## DOCUMENT TEXT
======

It is not too important how my code works, but essentially it outputs an array containing the x,y coordinates of all particles relative to the single particle, the value of theta of all particles, and the distance between all particles and the single particle. All of these parameters are found at each time step. Each 'image' I use to train the network is all these parameters at some point in time. So overall, the input variable is x,y,angle,distance, and the output variable is the change in theta of the target particle
For my neural network I first normalised all my data to be between -1 and 1, and then reshaped it to be fed into the NN:
import numpy as np
import matplotlib.pyplot as plt
from keras.models import Sequential
from keras.layers import Dense
from keras.layers import Dropout
## NORMALIZE IMAGES ##########################################################
# all images and labels imported, so obviously wont run without data. This is
# designed for running data with m iterations, n particles, 4 parameters
# (size of test data array is [m,n,4]).
L = 5
# length of 'box' that houses particles
n = 10
# number of particles
train_images[:,:,0:2] = train_images[:,:,0:2]/L
# normalise [x,y] from -L:L to -1:1.
train_images[:,:,2:3] = train_images[:,:,2:3]/(2*np.pi)
# normalise theta value from -2pi:2pi to -1:1
train_images[:,:,3:4] = (train_images[:,:,3:4]/(L*np.sqrt(2))*2)-1
# normalise distance value from 0:sqrt(2)L to -1:1
test_images[:,:,0:2] = test_images[:,:,0:2]/L
test_images[:,:,2:3] = test_images[:,:,2:3]/(2*np.pi)
test_images[:,:,3:4] = (test_images[:,:,3:4]/(L*np.sqrt(2))*2)-1
## FLATTEN IMAGES ############################################################
train_images = train_images.reshape((-1, 4*(n-1)))

======

## DATA

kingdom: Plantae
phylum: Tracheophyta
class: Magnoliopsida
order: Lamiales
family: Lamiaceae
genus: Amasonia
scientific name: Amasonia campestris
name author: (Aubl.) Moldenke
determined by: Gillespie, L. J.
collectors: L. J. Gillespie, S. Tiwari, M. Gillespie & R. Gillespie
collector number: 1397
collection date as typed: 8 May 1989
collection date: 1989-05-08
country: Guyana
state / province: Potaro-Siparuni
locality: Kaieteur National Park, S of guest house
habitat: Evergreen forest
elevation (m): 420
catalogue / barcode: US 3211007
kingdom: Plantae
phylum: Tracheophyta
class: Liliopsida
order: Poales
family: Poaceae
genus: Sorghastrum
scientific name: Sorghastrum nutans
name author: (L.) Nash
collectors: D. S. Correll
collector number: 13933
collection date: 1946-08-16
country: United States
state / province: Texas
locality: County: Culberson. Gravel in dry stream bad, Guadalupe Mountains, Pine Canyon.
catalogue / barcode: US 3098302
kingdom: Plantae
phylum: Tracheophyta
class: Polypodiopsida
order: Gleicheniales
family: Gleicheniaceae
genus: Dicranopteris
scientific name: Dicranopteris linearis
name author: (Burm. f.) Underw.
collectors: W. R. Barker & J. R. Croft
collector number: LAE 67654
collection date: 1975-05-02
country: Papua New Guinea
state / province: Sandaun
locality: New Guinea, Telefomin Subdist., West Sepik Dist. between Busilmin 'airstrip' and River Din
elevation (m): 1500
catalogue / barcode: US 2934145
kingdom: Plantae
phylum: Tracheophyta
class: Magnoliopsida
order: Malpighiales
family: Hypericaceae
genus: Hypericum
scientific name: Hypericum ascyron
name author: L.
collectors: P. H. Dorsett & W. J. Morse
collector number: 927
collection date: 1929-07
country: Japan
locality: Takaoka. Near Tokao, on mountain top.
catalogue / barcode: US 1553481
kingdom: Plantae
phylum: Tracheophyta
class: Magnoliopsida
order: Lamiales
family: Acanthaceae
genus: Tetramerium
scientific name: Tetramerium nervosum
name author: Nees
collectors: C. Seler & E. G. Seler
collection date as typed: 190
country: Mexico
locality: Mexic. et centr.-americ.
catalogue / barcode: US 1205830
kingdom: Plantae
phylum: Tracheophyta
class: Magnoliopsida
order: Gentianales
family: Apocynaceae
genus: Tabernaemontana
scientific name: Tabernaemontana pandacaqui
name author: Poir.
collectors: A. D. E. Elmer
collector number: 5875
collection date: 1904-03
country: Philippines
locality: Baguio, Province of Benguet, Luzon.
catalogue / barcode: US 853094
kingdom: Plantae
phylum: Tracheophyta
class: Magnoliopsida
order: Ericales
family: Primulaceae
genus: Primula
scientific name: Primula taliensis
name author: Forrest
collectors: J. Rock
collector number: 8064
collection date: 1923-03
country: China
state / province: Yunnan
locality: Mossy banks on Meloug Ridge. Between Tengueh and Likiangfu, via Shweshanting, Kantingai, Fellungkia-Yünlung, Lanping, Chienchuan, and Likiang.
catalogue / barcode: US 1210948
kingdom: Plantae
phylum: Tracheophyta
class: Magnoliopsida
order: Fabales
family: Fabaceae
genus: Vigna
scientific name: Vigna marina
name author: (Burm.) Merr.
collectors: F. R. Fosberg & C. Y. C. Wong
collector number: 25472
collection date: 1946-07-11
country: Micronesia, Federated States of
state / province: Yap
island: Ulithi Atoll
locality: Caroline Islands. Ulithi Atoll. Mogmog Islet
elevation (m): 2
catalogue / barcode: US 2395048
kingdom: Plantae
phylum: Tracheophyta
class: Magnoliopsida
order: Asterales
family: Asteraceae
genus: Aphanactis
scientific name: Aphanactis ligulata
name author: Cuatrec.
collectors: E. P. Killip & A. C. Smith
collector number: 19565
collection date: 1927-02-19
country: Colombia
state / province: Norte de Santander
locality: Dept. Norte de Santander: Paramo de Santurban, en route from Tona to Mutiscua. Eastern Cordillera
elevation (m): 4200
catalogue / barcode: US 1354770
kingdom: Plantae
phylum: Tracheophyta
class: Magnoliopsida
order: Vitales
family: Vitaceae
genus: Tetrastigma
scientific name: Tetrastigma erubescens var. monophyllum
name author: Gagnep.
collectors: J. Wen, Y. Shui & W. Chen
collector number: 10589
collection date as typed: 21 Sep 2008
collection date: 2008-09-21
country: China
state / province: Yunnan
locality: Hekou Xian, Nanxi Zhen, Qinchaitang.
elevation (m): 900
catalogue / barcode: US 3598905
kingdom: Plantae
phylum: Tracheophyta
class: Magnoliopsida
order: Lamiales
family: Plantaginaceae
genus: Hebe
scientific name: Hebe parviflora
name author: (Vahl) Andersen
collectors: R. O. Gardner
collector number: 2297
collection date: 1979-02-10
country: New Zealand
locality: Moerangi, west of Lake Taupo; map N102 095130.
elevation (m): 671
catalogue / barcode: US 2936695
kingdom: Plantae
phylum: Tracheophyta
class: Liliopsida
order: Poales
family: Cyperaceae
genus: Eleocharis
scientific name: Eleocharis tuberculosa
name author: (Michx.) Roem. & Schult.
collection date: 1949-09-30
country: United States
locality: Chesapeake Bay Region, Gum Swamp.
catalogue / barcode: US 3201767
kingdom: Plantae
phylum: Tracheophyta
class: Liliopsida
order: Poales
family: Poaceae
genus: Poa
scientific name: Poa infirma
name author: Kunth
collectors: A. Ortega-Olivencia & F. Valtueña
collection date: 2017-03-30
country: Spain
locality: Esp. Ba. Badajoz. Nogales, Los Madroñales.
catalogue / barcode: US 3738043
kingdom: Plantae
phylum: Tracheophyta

======

## INSTRUCTION
Extend the post above on preparing particle data for a Keras neural network, picking up right after its last line of code.

## TASK ANSWER
# reshape so each input is a single dimension
# 4*(n-1) due to 4 parameters, adn n-1 particles (since one is redundant info)
test_images = test_images.reshape((-1, 4*(n-1)))
## BUILDING THE MODEL ########################################################
model = Sequential([
Dense(64, activation='tanh', input_shape=(4*(n-1),)),
Dense(16, activation='tanh'),
Dropout(0.25),
Dense(1, activation='tanh'),
])
## COMPILING THE MODEL #######################################################
model.compile(
optimizer='adam',
loss='mean_squared_error',
#metrics=['mean_squared_error'],
)
## TRAINING THE MODEL ########################################################
history = model.fit(
train_images, # training data
train_labels, # training targets
epochs=10,
batch_size=32,
#validation_data=(test_images, test_labels),
shuffle=True,
validation_split=0.2,
)
I have used a variety of activation types for the different layers (relu, sigmoid, tanh...), but none seem to give me the correct results. The true values of my data (the change in angle of the particle) are values ranging from about 0.02 to -0.02, but the values I am getting are much smaller, and tend to be predominantly one sign (pos/neg).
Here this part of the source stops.